Americans have no limit of talent, creativity, and entrepreneurial drive. But they need a sense that our government and our society is there to back them up as they strive for success.

None of these policies are radical. Indeed, to any American of the baby boom generation or earlier, most of these will seem very familiar because this is, by and large, an updated version of the social contract of the New Deal. America thrived under very similar policies, because the American people thrived and as a society we built the largest middle class the world had ever seen.
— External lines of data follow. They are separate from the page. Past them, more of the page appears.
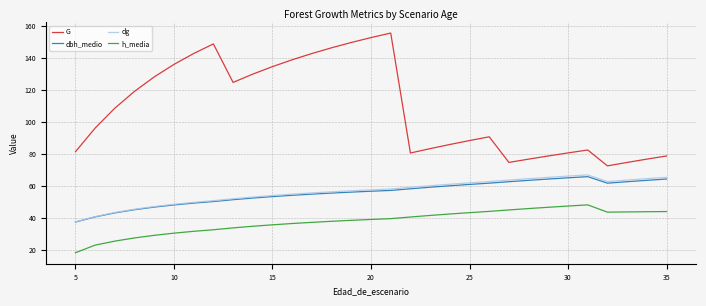

Which series has the largest total across all categories?

G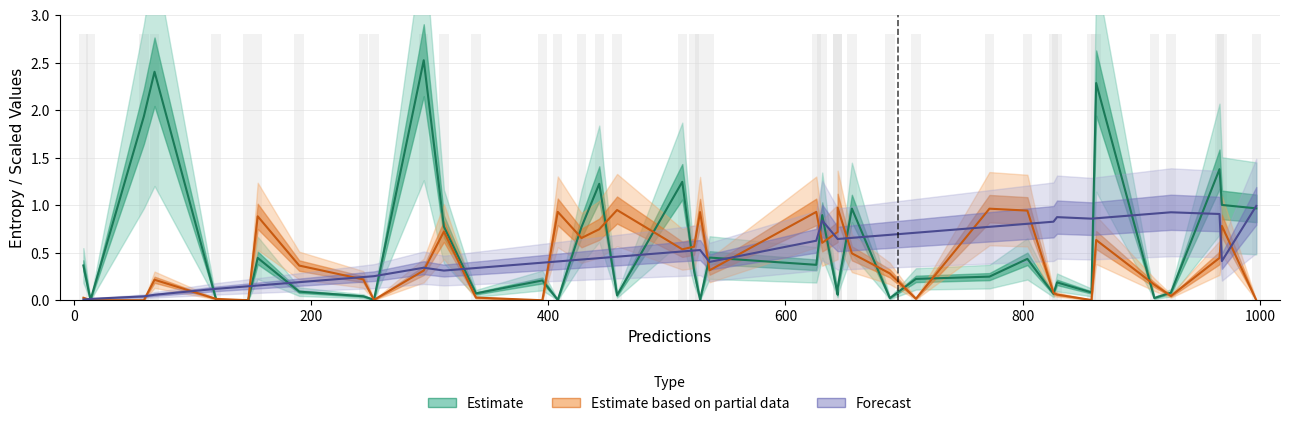

Reading left to right, what are all the values shown in this chart?

Estimate: 0.4	0.0	1.9	2.4	0.0	0.0	0.4	0.1	0.0	0.0	2.5	0.8	0.1	0.2	0.0	0.8	1.2	0.1	1.2	0.3	0.0	0.4	0.4	0.9	0.1	0.1	1.0	0.0	0.2	0.2	0.4	0.1	0.2	0.1	2.3	0.0	0.1	1.4	1.0	1.0
Estimate based on partial data: 0.0	0.0	0.0	0.2	0.0	0.0	0.9	0.4	0.2	0.0	0.3	0.7	0.0	0.0	0.9	0.7	0.7	0.9	0.5	0.6	0.9	0.3	0.9	0.6	0.7	1.0	0.5	0.3	0.0	1.0	0.9	0.1	0.1	0.0	0.6	0.2	0.0	0.4	0.8	0.0
Forecast: 0.0	0.0	0.0	0.1	0.1	0.1	0.2	0.2	0.2	0.3	0.3	0.3	0.3	0.4	0.4	0.4	0.4	0.5	0.5	0.5	0.5	0.4	0.6	0.8	0.6	0.6	0.7	0.7	0.7	0.8	0.8	0.8	0.9	0.9	0.9	0.9	0.9	0.9	0.4	1.0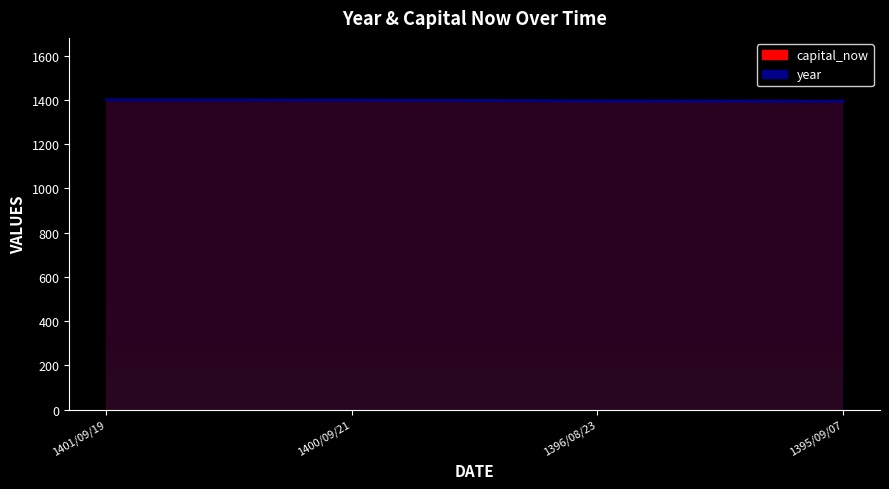

The chart shows a value of 1913 at 1401/09/19. True or false?

False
Sizable majorities of the American people consistently tell pollsters that they support these policies, but their voices have held little sway in the halls of Congress or the White House in recent decades, regardless of which party was in charge. Many Democrats became alienated from their own party as they watched Wall Street and other big donors increasingly set the agenda, even within their own party leadership. Hillary Clinton personified Wall Street’s capture of the Democratic establishment and it’s no surprise that many who once reliably voted for the party’s candidates bolted in disgust.

The good news is that there’s a new generation of Democrats, including right here at home, who have been inspired by leaders like Sanders and motivated by the horror of the Trump administration to set forth a truly bold agenda that has the potential to put more Democrats in office and, more importantly, to improve the lives of the vast majority of Americans.

At this point, I can already hear my conservative friends asking how we can pay for these kinds of investments. My answer is simple. In the long term, we pay one way or another. When we fail to invest in our people, we fail to invest in America and we suffer the consequences in higher crime, greater drug addiction, poorer health, and, most significantly, in the enormous cost of allowing millions and millions of Americans to fail to meet their full potential. By giving Americans the tools to make their lives better, we will see the economy expand and see new jobs created. That generates new tax revenue, creating the kind of virtuous cycle that can build on success. We could actually make America great again— for everyone.